The first day of school sneaks up so fast… summer is here and then gone in a flash! Whether your child is anxious or excited about the start of a more “normal” school year, here are some practical tips to help start things off on the right foot.
Start talking about it. New teacher, new classmates, new schedules can all create some anxieties with kids. Start talking about school a few weeks before the first day. Talk about practical things like what the new schedule will be like and what the school’s COVID policies are, but also make sure to address their feelings and concerns about the upcoming year.
Go back to school shopping early. Take advantage of your summer schedule to shop while the store isn’t as busy and the supplies haven’t been picked through. Don’t forget to buy extras for homework time or the winter re-stock that inevitably happens in January.
If you have the means to, also consider reaching out to your child’s teacher and ask if they have a Wish List that you can help with. Most teachers have very real material needs that go beyond their classroom supply lists, and now more than ever, our teachers need our kindness, our support and our advocacy.
Determine how your child will get to and from school and practice the route.
Ease back into the scheduled days. When you and your kids are used to lazy mornings and staying up late, shifting to the early morning school bus rush can be incredibly difficult. To ease the transition, start 7-10 days before school starts, and shift bedtimes and wake-up times gradually. Every day, start their bedtime routine 10-15 minutes earlier and wake them up 10-15 minutes earlier until they’re back on track. And don’t forget to readjust your bedtime schedules, too!
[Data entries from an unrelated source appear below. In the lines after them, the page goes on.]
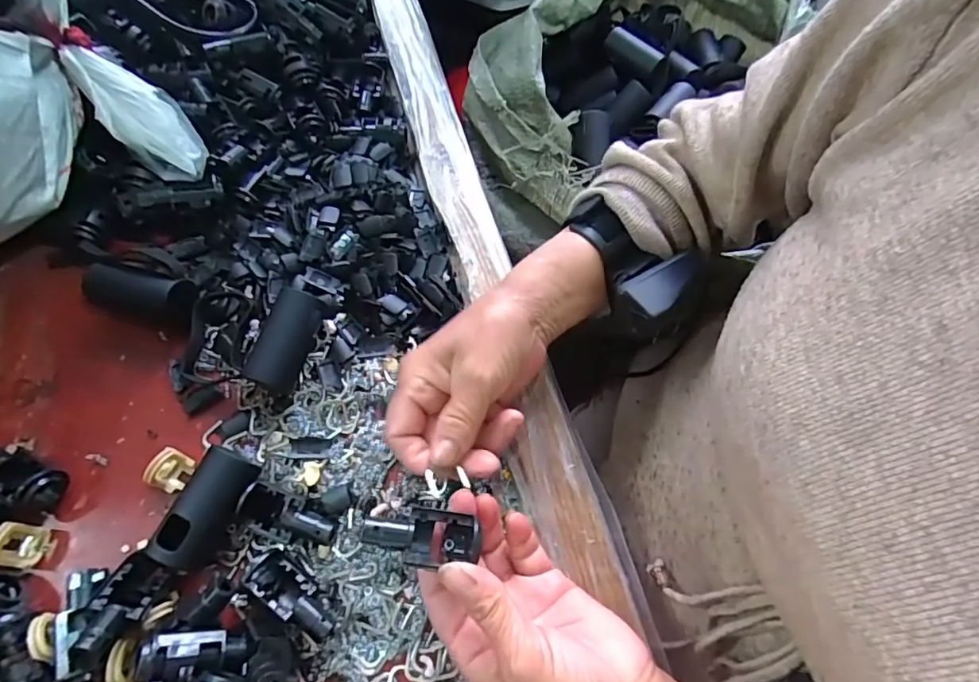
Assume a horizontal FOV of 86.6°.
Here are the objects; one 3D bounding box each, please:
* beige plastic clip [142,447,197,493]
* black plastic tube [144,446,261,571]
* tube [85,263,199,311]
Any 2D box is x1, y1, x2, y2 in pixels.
[{"bbox_3d":[-0.186,0.075,0.302,0.015,0.019,0.022,20,65,7],"label":"beige plastic clip"},{"bbox_3d":[-0.152,0.093,0.285,0.029,0.034,0.061,21,63,4],"label":"black plastic tube"},{"bbox_3d":[-0.228,-0.032,0.340,0.065,0.030,0.022,12,63,-1],"label":"tube"}]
Re-set eating habits. When school starts, your student’s eating patterns need to maintain a high level of energy throughout the day. Implementing a routine for breakfast, lunch and snacks is just as important as their sleeping patterns. Begin this transition 7-10 days before school starts as well.
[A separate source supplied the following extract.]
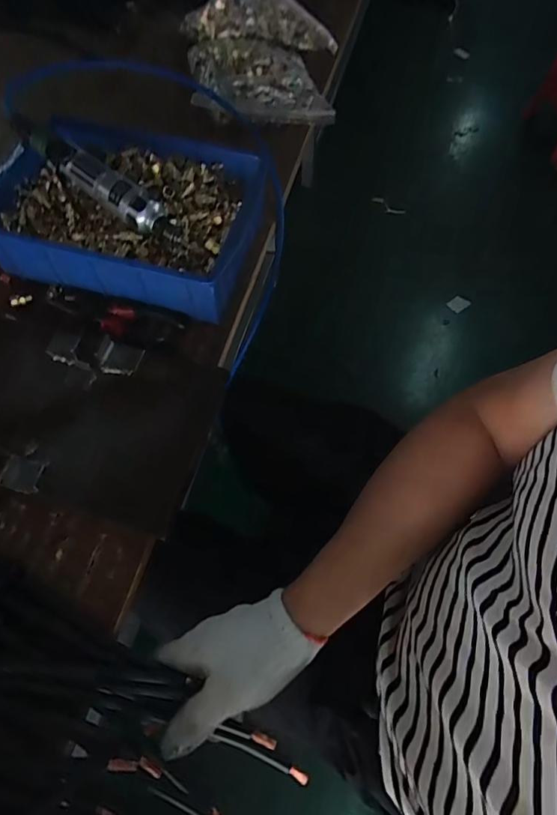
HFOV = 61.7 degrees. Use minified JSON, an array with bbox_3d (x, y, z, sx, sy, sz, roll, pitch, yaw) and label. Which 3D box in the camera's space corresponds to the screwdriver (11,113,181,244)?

Sync your calendars. Add the school calendar to your personal/family calendar, so important dates like parent-teacher night aren’t missed.
Set rules for after school. After-school time and activities such as TV, video games, play time, and the completion of homework should be well-thought out in advance. Talk about the rules (and consequences) for these before school starts.
Prioritize mental health. Encourage your child to speak up if they are struggling, and remind them that their school counselors are there to help. Remember that often, being proactive with our mental health can be just as important as with our physical health. Setting up a few appointments with a counselor or therapist for the first weeks or months of school might be just the preventative help that your child needs. Or maybe just start looking into outside help options now, so that you are prepared if your child needs it later during the school year.